Statistical analysis

We have investigated the time to the incidence of T2DM in prediabetic patients and the factors affecting it. In this model, hazard ratio and 95% confidence interval (CI) were used to report the relationship between independent variables and the incidence of diabetes. According to Akaike Information Criterion (AIC), stepwise variable selection is used to finalize the CPH model. Stepwise variable selection is an iterative algorithm. This method alternates between forward and backward to achieve a set of stable variables by bringing in and removing variables. This algorithm is more complex and maybe more appropriate than crude (univariate) analysis. Kaplan-Meier plot and 95% confidence interval (CI) were also used to assess the time of incidence of diabetes during 5 years of follow-up. For a more accurate assessment of the factors affecting the survival of prediabetic patients, in addition to the CPH model, we used the Random survival forest (RSF) model with similar variables. In this model, for reporting the associations, the percentage of important variables on the incidence of diabetes was used for reporting. The Concordance index (C-index) and Weighted Brier Score index were used to compare the RSF and CPH model performance. The Concordance Index (C-index) is the most widely used metric in Survival Analysis to evaluate the prediction model. This index can quantify the rank correlation between survival times and risk predictions. It does not depend on selecting a fixed time for assessing the model and specifically takes into account the censoring of persons [25]. Finally, a p-value < 0.05 was considered statistically significant. All the statistical analysis was performed in R software (version 4.2.1). RSF and CPH models were trained using the RandomForestSRC and survival R packages, respectively. Several R packages were used to calculate the integrated log loss, C index, Brier score, and nested cross-validation, including mlr3, mlr3proba, mlr3extralearners, and mlr3pipelines. The pec package illustrated the prediction error curves and concordance index over time. In addition, the “timeROC” package was used for the time-dependent Receiver Operating Characteristic (ROC) curve.

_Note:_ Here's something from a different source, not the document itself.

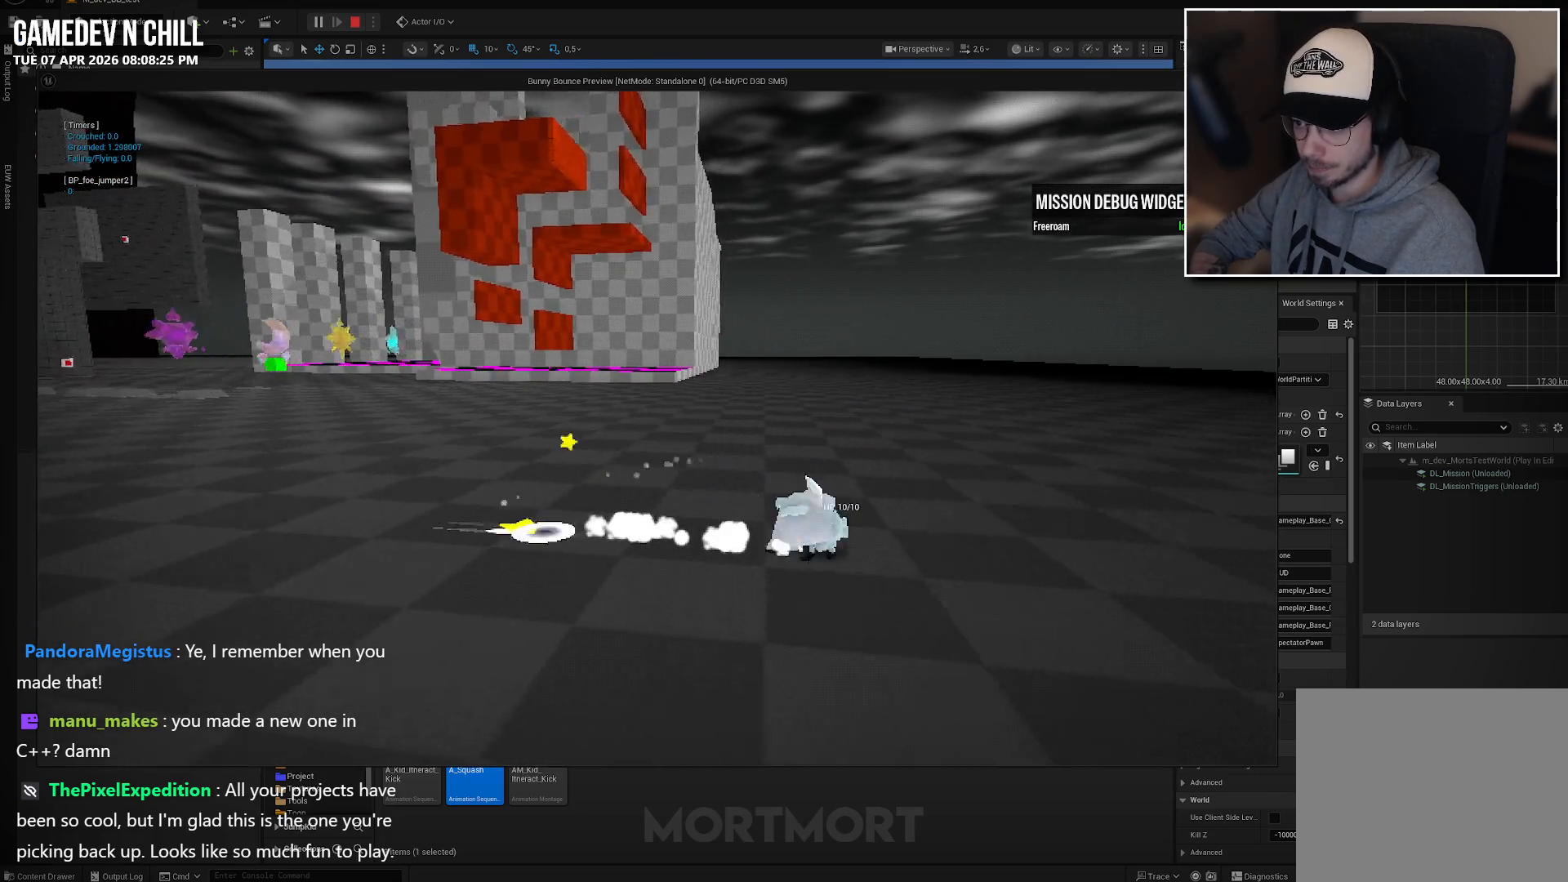
{"buttons": ["A"], "left_stick": "down-left", "right_stick": "center", "events": [[350, "left_stick", "down"], [417, "A", "down"], [483, "left_stick", "down-left"]]}
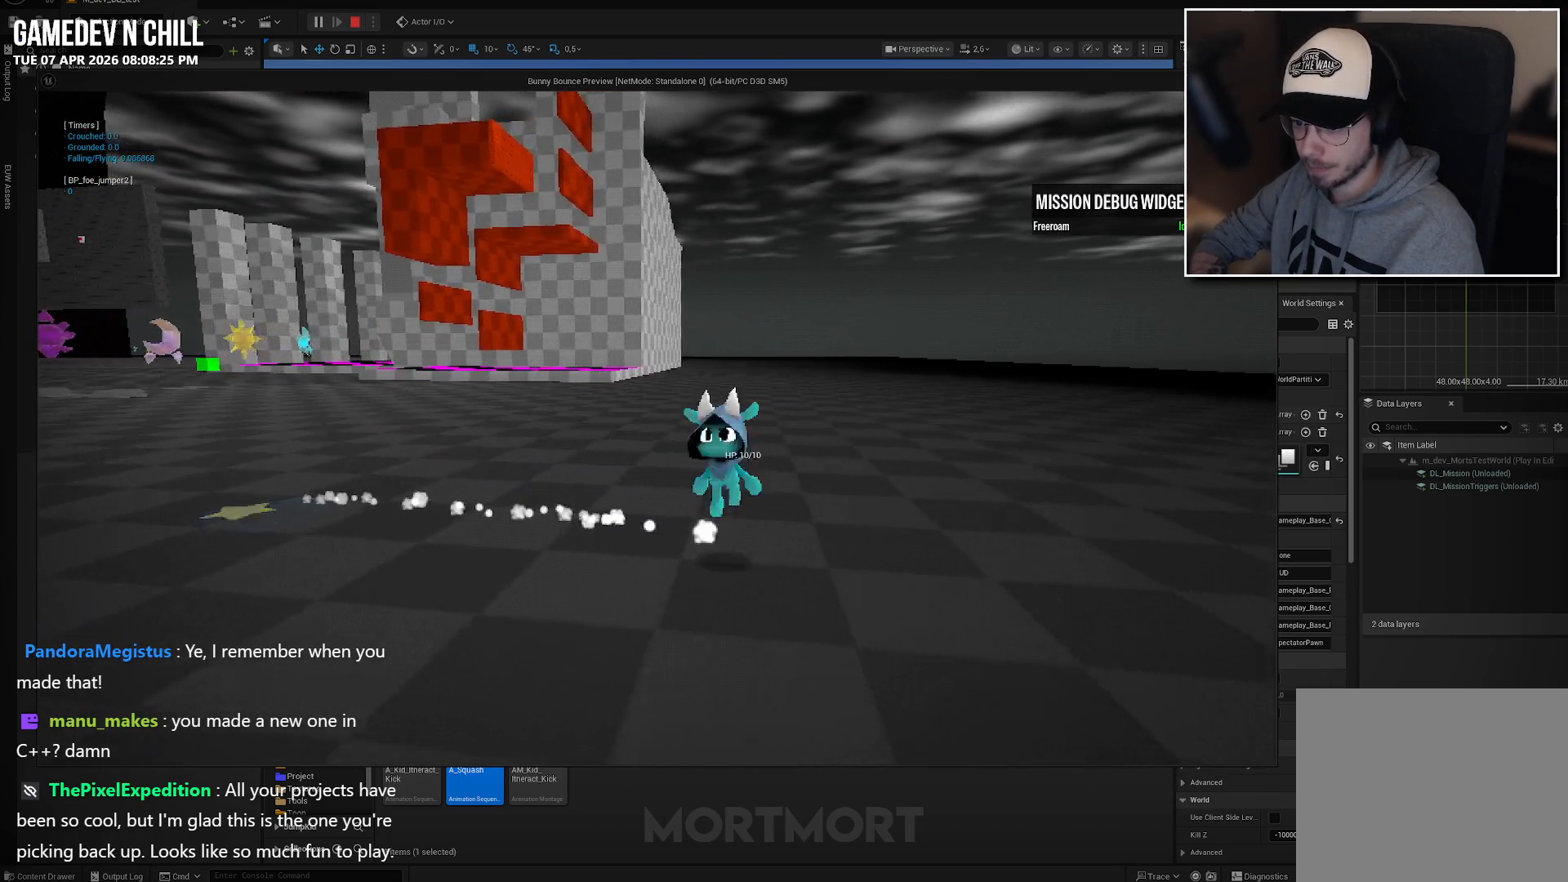
{"buttons": [], "left_stick": "up", "right_stick": "center", "events": [[33, "A", "up"], [183, "X", "down"], [183, "left_stick", "left"], [300, "X", "up"], [317, "left_stick", "up-left"], [433, "left_stick", "up"]]}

Tune parameters and nested cross-validations

A nested cross-validation approach was used to tune the parameters of the random forest. Accordingly, the mtry and ntrees parameters in this nested cross-validation were set to integer values ranging from 5 to 50 and 64 to 128, respectively, for the random forest, and the ties parameter for Cox was set to be “efron,” “breslow,” “exact.“. Additionally, 10-fold cross-validation was considered for both internal and outer cross-validation. Based on nested cross-validation, three criteria were calculated for random forest and Cox models: C index, integral log loss, and barrier score. The log-loss indicates how close the prediction probability is to the actual/true value (0 or 1 in binary classification). A higher log-loss value means the predicted probability is farther from the actual value.

Variable importance

Two methods were used to develop models for predicting prediabetic probability. First, the train-test method was used to randomly divide the data into two groups, one for training data (70% of samples) and the other for test data (30% of samples), to determine the importance of the variables using RSF. The permutation method was applied with 100 bootstraps resampling to calculate the importance of variables. Further, confidence intervals and standard errors for variable importance were calculated based on the subsampling method using double bootstrapping. Variables with confidence intervals that did not include zero were considered to be selected variables.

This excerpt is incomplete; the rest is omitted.